**Goal of the exercise:**
Where a line of the records contains the word "pelo", show that line.

**Records supplied:**

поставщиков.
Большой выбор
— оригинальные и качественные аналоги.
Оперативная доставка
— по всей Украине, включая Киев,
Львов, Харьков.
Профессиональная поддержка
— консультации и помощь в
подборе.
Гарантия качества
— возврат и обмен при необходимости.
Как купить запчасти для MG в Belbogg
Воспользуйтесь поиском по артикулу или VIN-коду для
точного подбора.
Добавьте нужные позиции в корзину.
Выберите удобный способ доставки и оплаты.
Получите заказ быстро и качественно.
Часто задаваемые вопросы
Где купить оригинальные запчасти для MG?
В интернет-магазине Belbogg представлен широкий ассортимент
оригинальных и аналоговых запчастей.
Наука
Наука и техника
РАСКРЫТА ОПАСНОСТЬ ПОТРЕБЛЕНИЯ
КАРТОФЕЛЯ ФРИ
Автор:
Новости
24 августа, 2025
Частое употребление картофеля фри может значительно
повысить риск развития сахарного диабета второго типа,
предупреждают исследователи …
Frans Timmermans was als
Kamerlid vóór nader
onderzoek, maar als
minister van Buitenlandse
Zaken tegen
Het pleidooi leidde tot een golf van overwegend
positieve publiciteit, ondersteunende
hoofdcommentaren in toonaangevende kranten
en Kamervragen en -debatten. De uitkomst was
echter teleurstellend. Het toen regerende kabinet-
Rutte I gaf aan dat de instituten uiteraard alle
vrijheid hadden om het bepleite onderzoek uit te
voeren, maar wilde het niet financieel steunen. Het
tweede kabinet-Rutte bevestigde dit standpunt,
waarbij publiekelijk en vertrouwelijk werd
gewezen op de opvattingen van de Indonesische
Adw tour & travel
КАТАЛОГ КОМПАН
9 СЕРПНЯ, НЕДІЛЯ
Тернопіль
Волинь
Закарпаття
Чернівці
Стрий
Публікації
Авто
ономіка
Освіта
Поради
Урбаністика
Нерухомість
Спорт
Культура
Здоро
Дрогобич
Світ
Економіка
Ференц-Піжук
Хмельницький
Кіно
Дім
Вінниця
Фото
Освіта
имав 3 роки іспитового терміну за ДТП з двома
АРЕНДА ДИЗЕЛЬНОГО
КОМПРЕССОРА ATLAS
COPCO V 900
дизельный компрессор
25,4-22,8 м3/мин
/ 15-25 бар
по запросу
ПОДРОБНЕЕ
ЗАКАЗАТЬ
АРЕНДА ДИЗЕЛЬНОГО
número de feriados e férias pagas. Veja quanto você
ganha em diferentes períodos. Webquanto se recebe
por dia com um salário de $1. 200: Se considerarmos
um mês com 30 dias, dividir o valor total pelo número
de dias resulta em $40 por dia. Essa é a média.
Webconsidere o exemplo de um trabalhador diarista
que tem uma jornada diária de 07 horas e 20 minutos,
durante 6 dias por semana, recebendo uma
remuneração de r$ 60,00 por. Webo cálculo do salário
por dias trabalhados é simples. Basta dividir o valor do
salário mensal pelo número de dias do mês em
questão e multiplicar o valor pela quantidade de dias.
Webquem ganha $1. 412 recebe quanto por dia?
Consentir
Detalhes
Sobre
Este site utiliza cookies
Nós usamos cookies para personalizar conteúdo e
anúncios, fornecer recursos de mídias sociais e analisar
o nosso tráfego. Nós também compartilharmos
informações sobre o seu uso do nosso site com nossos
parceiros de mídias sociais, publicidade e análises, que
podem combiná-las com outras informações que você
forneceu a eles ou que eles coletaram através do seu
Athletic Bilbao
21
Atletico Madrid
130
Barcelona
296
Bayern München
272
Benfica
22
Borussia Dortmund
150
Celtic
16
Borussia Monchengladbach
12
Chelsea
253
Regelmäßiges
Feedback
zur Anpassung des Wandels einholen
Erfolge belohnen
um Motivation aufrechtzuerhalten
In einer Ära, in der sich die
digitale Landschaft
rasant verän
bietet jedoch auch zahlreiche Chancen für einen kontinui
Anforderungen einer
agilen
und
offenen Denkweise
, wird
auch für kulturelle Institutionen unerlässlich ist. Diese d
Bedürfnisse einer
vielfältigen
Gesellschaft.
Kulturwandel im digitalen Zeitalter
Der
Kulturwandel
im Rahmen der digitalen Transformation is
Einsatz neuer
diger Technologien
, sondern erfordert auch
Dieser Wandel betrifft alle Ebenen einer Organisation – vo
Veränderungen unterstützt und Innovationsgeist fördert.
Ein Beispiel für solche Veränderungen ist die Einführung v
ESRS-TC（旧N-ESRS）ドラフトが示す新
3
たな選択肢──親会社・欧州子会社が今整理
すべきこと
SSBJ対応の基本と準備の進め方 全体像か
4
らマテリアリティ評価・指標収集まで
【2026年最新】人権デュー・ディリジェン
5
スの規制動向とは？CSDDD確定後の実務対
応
...
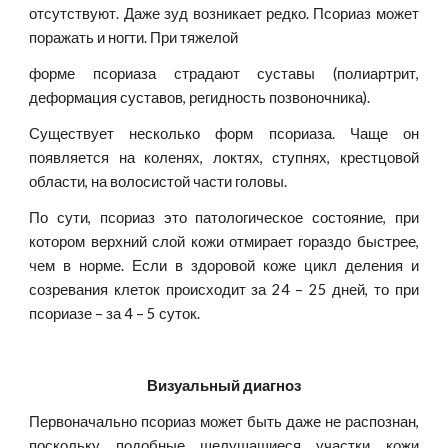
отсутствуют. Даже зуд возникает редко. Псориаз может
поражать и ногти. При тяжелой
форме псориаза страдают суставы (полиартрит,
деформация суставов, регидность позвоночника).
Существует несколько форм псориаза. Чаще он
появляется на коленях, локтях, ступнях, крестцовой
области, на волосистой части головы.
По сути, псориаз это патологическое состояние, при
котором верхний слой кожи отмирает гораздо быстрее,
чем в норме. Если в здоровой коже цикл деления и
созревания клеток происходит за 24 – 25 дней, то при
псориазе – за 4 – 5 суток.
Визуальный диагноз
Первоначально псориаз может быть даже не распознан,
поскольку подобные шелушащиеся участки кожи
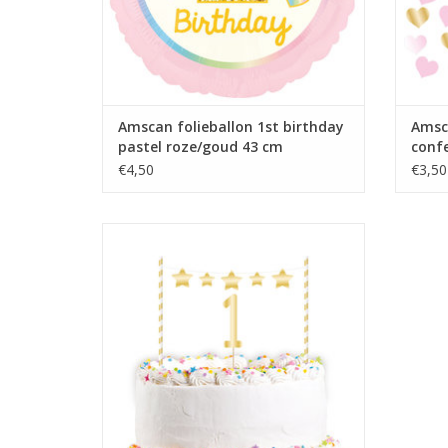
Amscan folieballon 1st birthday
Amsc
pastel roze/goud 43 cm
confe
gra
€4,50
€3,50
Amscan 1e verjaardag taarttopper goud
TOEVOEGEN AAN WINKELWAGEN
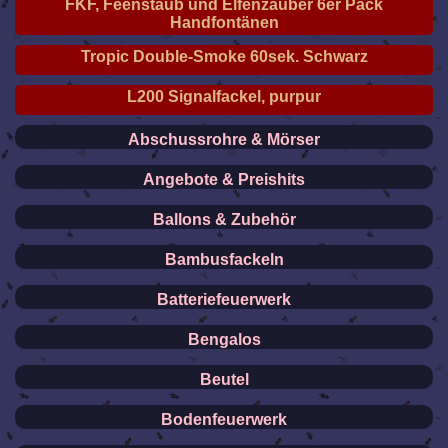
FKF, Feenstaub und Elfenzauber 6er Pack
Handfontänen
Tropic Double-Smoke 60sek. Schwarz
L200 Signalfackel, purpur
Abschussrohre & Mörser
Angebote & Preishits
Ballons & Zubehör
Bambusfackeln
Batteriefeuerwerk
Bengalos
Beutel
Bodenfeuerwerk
...
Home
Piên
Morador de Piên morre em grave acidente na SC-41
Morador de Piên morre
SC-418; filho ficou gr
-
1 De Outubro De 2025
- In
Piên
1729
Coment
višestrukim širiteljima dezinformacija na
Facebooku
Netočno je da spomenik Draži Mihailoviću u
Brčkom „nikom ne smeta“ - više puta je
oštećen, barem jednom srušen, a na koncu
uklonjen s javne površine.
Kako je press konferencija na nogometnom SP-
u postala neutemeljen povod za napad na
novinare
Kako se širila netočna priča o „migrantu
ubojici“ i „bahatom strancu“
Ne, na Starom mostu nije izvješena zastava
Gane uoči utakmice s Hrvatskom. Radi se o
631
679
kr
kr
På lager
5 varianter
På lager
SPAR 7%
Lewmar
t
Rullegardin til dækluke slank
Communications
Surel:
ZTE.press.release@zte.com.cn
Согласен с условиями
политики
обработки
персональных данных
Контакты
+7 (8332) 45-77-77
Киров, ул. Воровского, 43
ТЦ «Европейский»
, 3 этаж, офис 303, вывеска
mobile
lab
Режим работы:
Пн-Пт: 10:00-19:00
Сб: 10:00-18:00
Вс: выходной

**Answer to the exercise:**
um mês com 30 dias, dividir o valor total pelo número
salário mensal pelo número de dias do mês em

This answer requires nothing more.